# Problem
Each line of the data must be set down again without a single difference.

# Exercise data
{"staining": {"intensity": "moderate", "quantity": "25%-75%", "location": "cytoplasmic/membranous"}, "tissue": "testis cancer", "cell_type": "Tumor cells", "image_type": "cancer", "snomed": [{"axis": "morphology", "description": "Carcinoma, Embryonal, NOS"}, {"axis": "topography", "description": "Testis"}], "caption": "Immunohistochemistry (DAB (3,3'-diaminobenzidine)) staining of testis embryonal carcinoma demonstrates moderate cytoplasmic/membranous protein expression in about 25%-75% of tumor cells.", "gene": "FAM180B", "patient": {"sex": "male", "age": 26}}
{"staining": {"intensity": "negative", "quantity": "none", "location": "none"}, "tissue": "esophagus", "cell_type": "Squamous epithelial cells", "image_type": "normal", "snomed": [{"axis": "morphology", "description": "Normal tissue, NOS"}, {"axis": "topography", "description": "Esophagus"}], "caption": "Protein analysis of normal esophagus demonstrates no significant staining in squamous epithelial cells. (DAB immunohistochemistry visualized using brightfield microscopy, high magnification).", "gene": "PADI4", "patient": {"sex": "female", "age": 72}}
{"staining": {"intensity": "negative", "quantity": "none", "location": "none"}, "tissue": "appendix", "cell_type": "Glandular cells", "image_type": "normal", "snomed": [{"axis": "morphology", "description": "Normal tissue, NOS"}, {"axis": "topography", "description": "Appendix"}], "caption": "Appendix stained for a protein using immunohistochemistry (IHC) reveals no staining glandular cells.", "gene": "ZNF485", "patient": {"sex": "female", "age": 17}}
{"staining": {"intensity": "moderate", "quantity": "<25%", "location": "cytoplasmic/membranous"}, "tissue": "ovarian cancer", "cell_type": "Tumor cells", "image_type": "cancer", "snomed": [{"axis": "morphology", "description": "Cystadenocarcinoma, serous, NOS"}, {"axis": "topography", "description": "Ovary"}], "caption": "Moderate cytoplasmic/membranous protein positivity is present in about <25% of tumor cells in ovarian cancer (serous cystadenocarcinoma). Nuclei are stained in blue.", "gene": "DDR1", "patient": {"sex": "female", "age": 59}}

# Reply
{"staining": {"intensity": "moderate", "quantity": "25%-75%", "location": "cytoplasmic/membranous"}, "tissue": "testis cancer", "cell_type": "Tumor cells", "image_type": "cancer", "snomed": [{"axis": "morphology", "description": "Carcinoma, Embryonal, NOS"}, {"axis": "topography", "description": "Testis"}], "caption": "Immunohistochemistry (DAB (3,3'-diaminobenzidine)) staining of testis embryonal carcinoma demonstrates moderate cytoplasmic/membranous protein expression in about 25%-75% of tumor cells.", "gene": "FAM180B", "patient": {"sex": "male", "age": 26}}
{"staining": {"intensity": "negative", "quantity": "none", "location": "none"}, "tissue": "esophagus", "cell_type": "Squamous epithelial cells", "image_type": "normal", "snomed": [{"axis": "morphology", "description": "Normal tissue, NOS"}, {"axis": "topography", "description": "Esophagus"}], "caption": "Protein analysis of normal esophagus demonstrates no significant staining in squamous epithelial cells. (DAB immunohistochemistry visualized using brightfield microscopy, high magnification).", "gene": "PADI4", "patient": {"sex": "female", "age": 72}}
{"staining": {"intensity": "negative", "quantity": "none", "location": "none"}, "tissue": "appendix", "cell_type": "Glandular cells", "image_type": "normal", "snomed": [{"axis": "morphology", "description": "Normal tissue, NOS"}, {"axis": "topography", "description": "Appendix"}], "caption": "Appendix stained for a protein using immunohistochemistry (IHC) reveals no staining glandular cells.", "gene": "ZNF485", "patient": {"sex": "female", "age": 17}}
{"staining": {"intensity": "moderate", "quantity": "<25%", "location": "cytoplasmic/membranous"}, "tissue": "ovarian cancer", "cell_type": "Tumor cells", "image_type": "cancer", "snomed": [{"axis": "morphology", "description": "Cystadenocarcinoma, serous, NOS"}, {"axis": "topography", "description": "Ovary"}], "caption": "Moderate cytoplasmic/membranous protein positivity is present in about <25% of tumor cells in ovarian cancer (serous cystadenocarcinoma). Nuclei are stained in blue.", "gene": "DDR1", "patient": {"sex": "female", "age": 59}}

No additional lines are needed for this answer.